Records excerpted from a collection
——————————

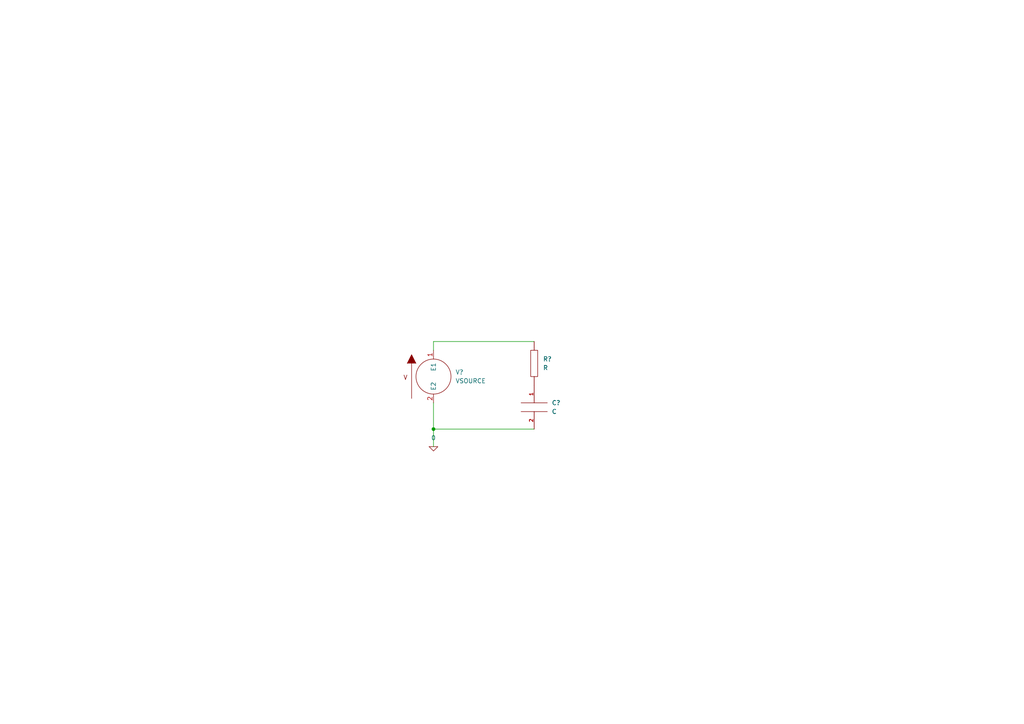
<source format=kicad_sch>
(kicad_sch (version 20211123) (generator eeschema)

  (uuid a1545928-1195-40b9-b3c4-78f837012afb)

  (paper "A4")

  

  (junction (at 125.73 124.46) (diameter 0) (color 0 0 0 0)
    (uuid 673aa352-82b3-4e80-a3a7-4b39dde48c96)
  )

  (wire (pts (xy 125.73 116.84) (xy 125.73 124.46))
    (stroke (width 0) (type default) (color 0 0 0 0))
    (uuid 1deb64ab-886a-4b6e-be8c-26b043bdf14e)
  )
  (wire (pts (xy 125.73 124.46) (xy 154.94 124.46))
    (stroke (width 0) (type default) (color 0 0 0 0))
    (uuid 23a9b3df-ce2e-4f15-92a4-05c00d9cd2cc)
  )
  (wire (pts (xy 125.73 99.06) (xy 125.73 101.6))
    (stroke (width 0) (type default) (color 0 0 0 0))
    (uuid 3e5caddd-242d-4fcc-bbff-f6dff96a5c42)
  )
  (wire (pts (xy 125.73 124.46) (xy 125.73 129.54))
    (stroke (width 0) (type default) (color 0 0 0 0))
    (uuid c30ad939-a420-4443-a62a-fbd331126ca4)
  )
  (wire (pts (xy 154.94 99.06) (xy 125.73 99.06))
    (stroke (width 0) (type default) (color 0 0 0 0))
    (uuid d9661e06-f322-4141-a260-e567444a0f5a)
  )

  (symbol (lib_id "pspice:0") (at 125.73 129.54 0) (unit 1)
    (in_bom yes) (on_board yes) (fields_autoplaced)
    (uuid 3019cd7d-d905-4256-ac07-1e58a26f3c06)
    (property "Reference" "#GND?" (id 0) (at 125.73 132.08 0)
      (effects (font (size 1.27 1.27)) hide)
    )
    (property "Value" "0" (id 1) (at 125.73 127 0))
    (property "Footprint" "" (id 2) (at 125.73 129.54 0)
      (effects (font (size 1.27 1.27)) hide)
    )
    (property "Datasheet" "~" (id 3) (at 125.73 129.54 0)
      (effects (font (size 1.27 1.27)) hide)
    )
    (pin "1" (uuid 100a73e7-13ce-43bc-8783-1b4a2e371823))
  )

  (symbol (lib_id "pspice:R") (at 154.94 105.41 0) (unit 1)
    (in_bom yes) (on_board yes) (fields_autoplaced)
    (uuid 7243eb0d-2759-4180-82f4-00ea24b88636)
    (property "Reference" "R?" (id 0) (at 157.48 104.1399 0)
      (effects (font (size 1.27 1.27)) (justify left))
    )
    (property "Value" "R" (id 1) (at 157.48 106.6799 0)
      (effects (font (size 1.27 1.27)) (justify left))
    )
    (property "Footprint" "" (id 2) (at 154.94 105.41 0)
      (effects (font (size 1.27 1.27)) hide)
    )
    (property "Datasheet" "~" (id 3) (at 154.94 105.41 0)
      (effects (font (size 1.27 1.27)) hide)
    )
    (pin "1" (uuid bb101303-688e-47cd-94d7-3f017d5bbc1b))
    (pin "2" (uuid 104e71da-dfca-45be-b72b-a07760a6df68))
  )

  (symbol (lib_id "pspice:C") (at 154.94 118.11 0) (unit 1)
    (in_bom yes) (on_board yes) (fields_autoplaced)
    (uuid 961e37cd-505c-40aa-baef-0a680d665d8f)
    (property "Reference" "C?" (id 0) (at 160.02 116.8399 0)
      (effects (font (size 1.27 1.27)) (justify left))
    )
    (property "Value" "C" (id 1) (at 160.02 119.3799 0)
      (effects (font (size 1.27 1.27)) (justify left))
    )
    (property "Footprint" "" (id 2) (at 154.94 118.11 0)
      (effects (font (size 1.27 1.27)) hide)
    )
    (property "Datasheet" "~" (id 3) (at 154.94 118.11 0)
      (effects (font (size 1.27 1.27)) hide)
    )
    (pin "1" (uuid 96930a67-6215-4f2b-a9cc-16f78c9fd164))
    (pin "2" (uuid b08a146a-6e43-46ac-8c31-9d5442623eb3))
  )

  (symbol (lib_id "pspice:VSOURCE") (at 125.73 109.22 0) (unit 1)
    (in_bom yes) (on_board yes) (fields_autoplaced)
    (uuid ab8b0540-9c9f-4195-88f5-7bed0b0a8ed6)
    (property "Reference" "V?" (id 0) (at 132.08 107.9499 0)
      (effects (font (size 1.27 1.27)) (justify left))
    )
    (property "Value" "VSOURCE" (id 1) (at 132.08 110.4899 0)
      (effects (font (size 1.27 1.27)) (justify left))
    )
    (property "Footprint" "" (id 2) (at 125.73 109.22 0)
      (effects (font (size 1.27 1.27)) hide)
    )
    (property "Datasheet" "~" (id 3) (at 125.73 109.22 0)
      (effects (font (size 1.27 1.27)) hide)
    )
    (pin "1" (uuid 2518d4ea-25cc-4e57-a0d6-8482034e7318))
    (pin "2" (uuid e69c64f9-717d-4a97-b3df-80325ec2fa63))
  )

  (sheet_instances
    (path "/" (page "1"))
  )

  (symbol_instances
    (path "/3019cd7d-d905-4256-ac07-1e58a26f3c06"
      (reference "#GND?") (unit 1) (value "0") (footprint "")
    )
    (path "/961e37cd-505c-40aa-baef-0a680d665d8f"
      (reference "C?") (unit 1) (value "C") (footprint "")
    )
    (path "/7243eb0d-2759-4180-82f4-00ea24b88636"
      (reference "R?") (unit 1) (value "R") (footprint "")
    )
    (path "/ab8b0540-9c9f-4195-88f5-7bed0b0a8ed6"
      (reference "V?") (unit 1) (value "VSOURCE") (footprint "")
    )
  )
)

</source>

——————————

EXERCISE PROMPT: All that is wanted is each line, word for word, from the first line of the data to the one holding "(wire (pts (xy 125.73 124.46) (xy 154.94", with the pictures left out.

RESULT OF THE TASK:
<source format=kicad_sch>
(kicad_sch (version 20211123) (generator eeschema)

  (uuid a1545928-1195-40b9-b3c4-78f837012afb)

  (paper "A4")

  

  (junction (at 125.73 124.46) (diameter 0) (color 0 0 0 0)
    (uuid 673aa352-82b3-4e80-a3a7-4b39dde48c96)
  )

  (wire (pts (xy 125.73 116.84) (xy 125.73 124.46))
    (stroke (width 0) (type default) (color 0 0 0 0))
    (uuid 1deb64ab-886a-4b6e-be8c-26b043bdf14e)
  )
  (wire (pts (xy 125.73 124.46) (xy 154.94 124.46))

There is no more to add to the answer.